Es ist noch früh am Morgen. Wir sind zum Frühstück bei Frieda und Wolfgang Penn eingeladen. Er ist unser Diakon und Leiter des Missionsamtes der Diözese Bozen-Brixen. Regelmäßig stattet er den Südtiroler Missionaren/innen einen Besuch in den verschiedenen Ländern des Südens ab. Im November 2017 war er in Uganda und besuchte dort den Combonimissionar Erich Fischnaller. 

 

: Was war ein prägendes Ereignis auf deiner Reise nach Uganda?

Wolfgang Penn: Auf meinen vielen Reisen bin ich noch nie so direkt mit hungernden Menschen konfrontiert worden. In einem Dorf besuchten wir eine Frau, die gerade in kleine Streifen gekochte Kuhhaut aß. Sie hatte sonst nichts mehr und war bis auf die Knochen abgemagert. Da haben wir der nächstgelegenen Missionsstation Geld für Mais und Öl da gelassen, damit die Frau die nächsten Wochen über die Runden kommt.

 

: Wie ist zur Zeit die Lage im Grenzgebiet zum Südsudan, wo der Combonimissionar Erich Fischnaller im Einsatz ist?

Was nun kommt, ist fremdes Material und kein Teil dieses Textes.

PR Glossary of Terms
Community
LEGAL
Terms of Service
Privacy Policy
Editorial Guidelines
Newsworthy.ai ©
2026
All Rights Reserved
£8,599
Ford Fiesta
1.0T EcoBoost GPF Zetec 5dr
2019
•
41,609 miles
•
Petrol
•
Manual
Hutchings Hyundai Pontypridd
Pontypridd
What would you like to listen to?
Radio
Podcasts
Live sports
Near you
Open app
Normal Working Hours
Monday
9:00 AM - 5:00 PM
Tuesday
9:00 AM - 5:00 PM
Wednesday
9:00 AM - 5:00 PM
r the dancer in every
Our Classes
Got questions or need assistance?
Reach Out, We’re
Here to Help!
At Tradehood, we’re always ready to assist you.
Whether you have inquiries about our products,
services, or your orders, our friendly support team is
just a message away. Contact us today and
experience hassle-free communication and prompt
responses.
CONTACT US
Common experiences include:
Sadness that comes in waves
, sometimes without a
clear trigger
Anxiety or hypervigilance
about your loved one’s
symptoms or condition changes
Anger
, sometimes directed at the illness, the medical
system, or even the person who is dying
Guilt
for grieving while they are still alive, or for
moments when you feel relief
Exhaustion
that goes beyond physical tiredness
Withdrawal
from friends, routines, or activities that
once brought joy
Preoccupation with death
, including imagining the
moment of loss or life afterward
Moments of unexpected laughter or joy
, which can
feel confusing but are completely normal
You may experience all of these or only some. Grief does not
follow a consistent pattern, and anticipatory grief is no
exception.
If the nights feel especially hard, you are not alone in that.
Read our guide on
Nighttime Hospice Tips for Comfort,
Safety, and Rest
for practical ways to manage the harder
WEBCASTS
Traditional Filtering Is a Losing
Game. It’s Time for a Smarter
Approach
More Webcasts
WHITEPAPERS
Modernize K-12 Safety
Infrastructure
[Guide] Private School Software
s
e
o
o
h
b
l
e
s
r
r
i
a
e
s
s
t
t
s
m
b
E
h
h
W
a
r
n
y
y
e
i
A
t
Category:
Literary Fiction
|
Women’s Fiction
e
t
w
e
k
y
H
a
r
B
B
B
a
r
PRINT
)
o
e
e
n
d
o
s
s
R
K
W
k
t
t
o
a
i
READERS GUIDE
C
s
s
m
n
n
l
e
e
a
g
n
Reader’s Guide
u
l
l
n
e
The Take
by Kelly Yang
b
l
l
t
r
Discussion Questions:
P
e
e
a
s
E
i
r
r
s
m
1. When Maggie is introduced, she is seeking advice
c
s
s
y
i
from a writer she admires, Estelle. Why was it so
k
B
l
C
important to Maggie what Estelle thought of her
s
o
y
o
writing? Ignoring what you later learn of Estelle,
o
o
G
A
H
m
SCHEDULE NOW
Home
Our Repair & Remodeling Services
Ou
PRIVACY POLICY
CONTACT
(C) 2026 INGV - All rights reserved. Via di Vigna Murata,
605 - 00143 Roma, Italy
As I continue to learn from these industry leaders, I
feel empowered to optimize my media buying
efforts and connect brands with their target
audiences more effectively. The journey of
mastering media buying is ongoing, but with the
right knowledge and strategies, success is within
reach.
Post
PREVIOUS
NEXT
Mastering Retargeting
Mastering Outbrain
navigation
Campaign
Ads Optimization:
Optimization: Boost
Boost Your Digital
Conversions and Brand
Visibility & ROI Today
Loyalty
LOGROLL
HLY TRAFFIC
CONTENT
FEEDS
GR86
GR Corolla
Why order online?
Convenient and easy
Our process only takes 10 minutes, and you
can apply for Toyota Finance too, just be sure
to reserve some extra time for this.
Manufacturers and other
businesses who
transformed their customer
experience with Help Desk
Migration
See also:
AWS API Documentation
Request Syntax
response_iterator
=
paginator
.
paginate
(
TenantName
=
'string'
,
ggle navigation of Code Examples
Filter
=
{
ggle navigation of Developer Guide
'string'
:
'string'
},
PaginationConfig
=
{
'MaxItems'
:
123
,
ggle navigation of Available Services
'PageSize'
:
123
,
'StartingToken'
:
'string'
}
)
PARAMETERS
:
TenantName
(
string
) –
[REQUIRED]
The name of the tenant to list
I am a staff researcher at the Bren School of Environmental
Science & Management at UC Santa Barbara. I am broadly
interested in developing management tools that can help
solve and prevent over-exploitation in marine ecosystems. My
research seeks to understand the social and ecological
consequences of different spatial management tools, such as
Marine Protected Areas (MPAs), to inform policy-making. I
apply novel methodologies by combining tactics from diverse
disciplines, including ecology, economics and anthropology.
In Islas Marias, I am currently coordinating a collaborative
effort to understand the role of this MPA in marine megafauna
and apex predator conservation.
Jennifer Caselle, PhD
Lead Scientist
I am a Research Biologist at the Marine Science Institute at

Wolfgang Penn: Seit dem Ausbruch des Bürgerkrieges im Südsudan kümmert sich Erich um die vielen Flüchtlinge, die über die Grenze nach Uganda fliehen. Wir haben eine Pfarrei mit 17.000 Einwohnern besucht, die demnächst 8.000 Flüchtlinge aufnimmt. Es war für mich sehr beeindruckend wie bereitwillig die Gemeindemitglieder am Aufbau des Flüchtlingslager mithalfen, obwohl es sich bei den Flüchtlingen um fremde Stämme mit anderen Sprachen handelte.

 

: Was wünscht du uns Kastelruthern auf dem Hintergrund deiner vielen Reisen in die Missionsländer des Südens?

Wolfgang Penn: Ein Überdenken der Lebenseinstellung und die Fragen: "Was ist in meinem Leben wirklich wichtig? Was ist wesentlich? Welchen unnützen Ballast könnte ich ablegen, um mehr zu mir selbst und den Mitmenschen zu kommen? Ganz nach dem Motto: Weniger ist mehr!"